Certas tristezas não são visitas, são inquilinas. Trocam as fechaduras, instalam-se e passam a chamar o meu vazio de lar.
Não busco a estética da frase bonita, mas a crueza da palavra honesta, mesmo que ela me deixe exposto e sem defesas.
Sustento um pedido de socorro mudo e polido. Ele não grita para não incomodar a vizinhança, mas sua existência é um ruído ensurdecedor.
Fiz da ausência um hábito, depois um vício e, por fim, meu próprio nome. Já não sei quem eu seria se o vazio me deixasse.
Meu silêncio não é deserto, é multidão, está lotado de tudo o que ninguém teve coragem de perguntar ou paciência de ouvir.
Escrevo porque a fala me trai. No papel, as palavras não tropeçam, elas me organizam, me protegem e me mantêm lúcido.
Há manhãs em que não desejo o fim, apenas uma pausa na consciência, um repouso de mim mesmo e do barulho da minha mente.
Existe uma exaustão que o sono não cura, ela reside onde os remédios não alcançam e onde só a ponta da caneta consegue tocar.
Não confunda minha resistência com força. A força busca a vitória, a resistência só quer sobreviver a mais uma noite.
Minha escrita não busca o aplauso da plateia, mas o reconhecimento silencioso de quem lê e pensa: "eu também habito esse deserto".
Meu maior pavor não é a morte biológica, mas a morte sensorial: tornar-me um autômato que executa rotinas sem habitar a própria alma.
A vida é um mestre severo: ensinou-me que amar não retém ninguém e que promessas são apenas palavras ao vento.
A escrita não é para o mundo, é para mim. Se eu não colocar no papel, o que sinto acaba por me implodir.
Não sou um objeto quebrado, sou uma obra em reforma perpétua, tentando alinhar as peças enquanto o chão ainda treme.

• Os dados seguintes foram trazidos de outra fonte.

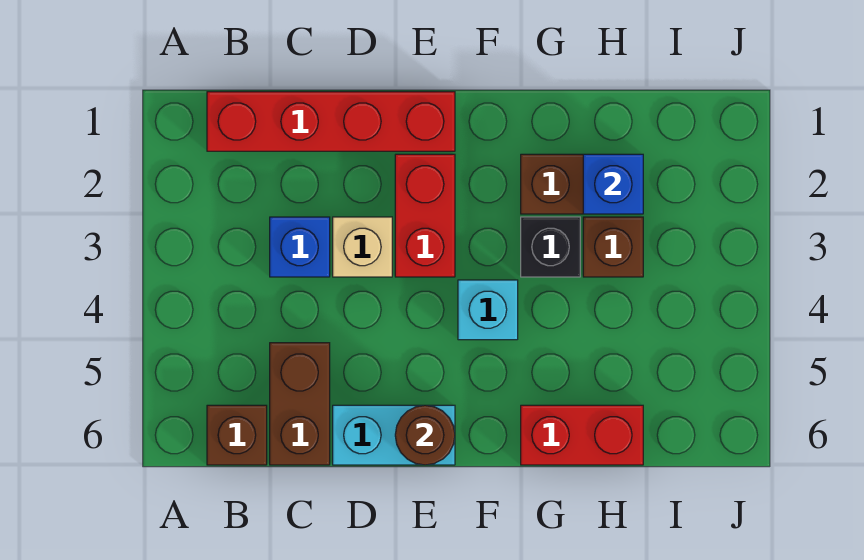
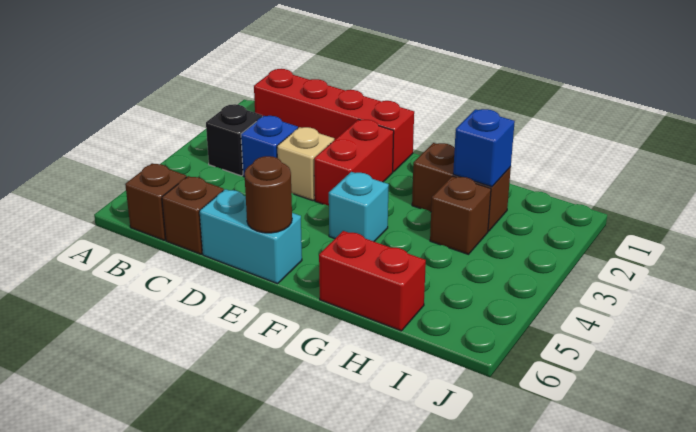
brown brick C5:C6 level 1 -> brown brick C6 level 1
black brick G3 level 1 -> black brick B3 level 1

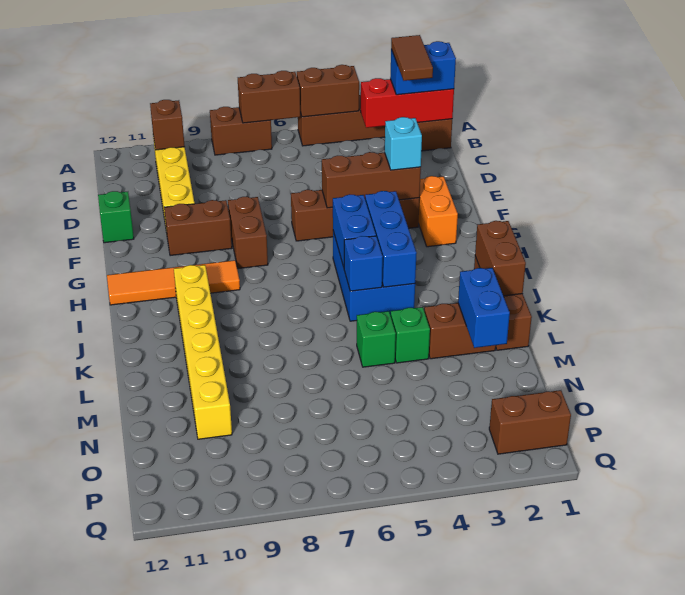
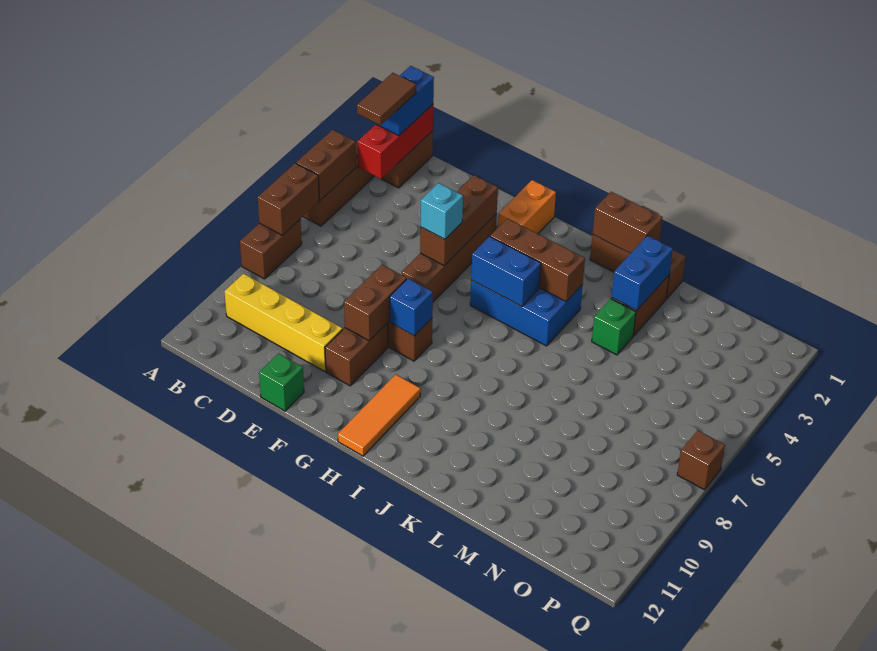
brown tile B2:C2 level 4 -> brown tile B2:B3 level 4
brown brick B10 level 2 -> brown brick Q7 level 1
orange brick F2:G2 level 1 -> orange brick G1:G2 level 1
cyan brick F3 level 3 -> cyan brick F5 level 3
blue brick H4:J4 level 2 -> brown brick H4:J4 level 2
orange tile H9:H12 level 1 -> orange tile H10:H12 level 1
yellow brick I10:N10 level 1 -> none
blue brick J5 level 2 -> blue brick G8 level 2
blue brick L2:M2 level 2 -> blue brick L2:L3 level 2
green brick L5 level 1 -> none
brown brick P1:P2 level 1 -> brown brick F8:F9 level 2

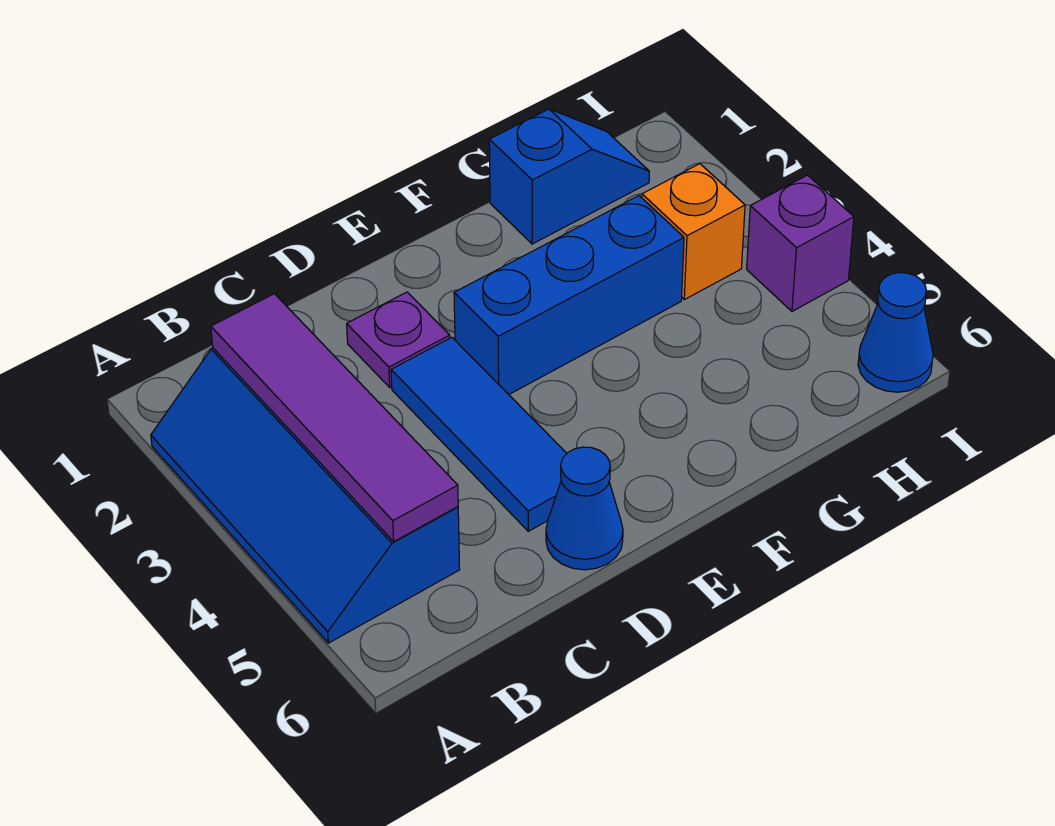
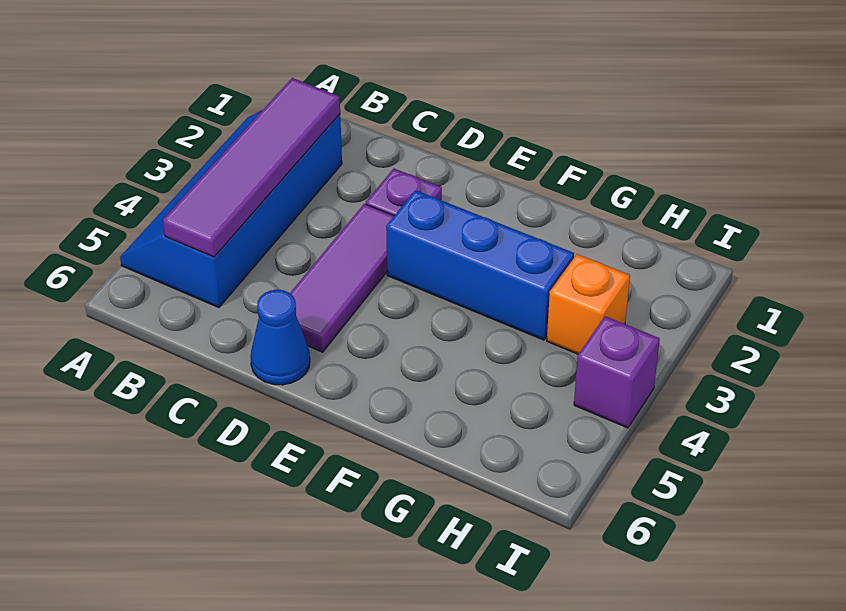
blue tile D3:D5 level 1 -> purple tile D3:D5 level 1
blue slope G1:H1 level 1 top G -> none
blue cone I6 level 1 -> none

Escrever é o meu método de hemorragia controlada: deixo sair a dor para que ela não me mate por dentro.
Não ostento força, ostento permanência. Com tudo o que já me convidou ao fim, o fato de eu ainda estar aqui é meu maior feito.
Minha trajetória não é estética, é ética. Há uma beleza ferida na honestidade de assumir que nem tudo está bem.
Sou um pedido de socorro que se transmutou em literatura para não ser um fardo e, assim, garantir sua própria sobrevivência.
Sigo. Não por coragem heróica, mas por uma teimosia visceral que me impede de aceitar o ponto final antes da hora.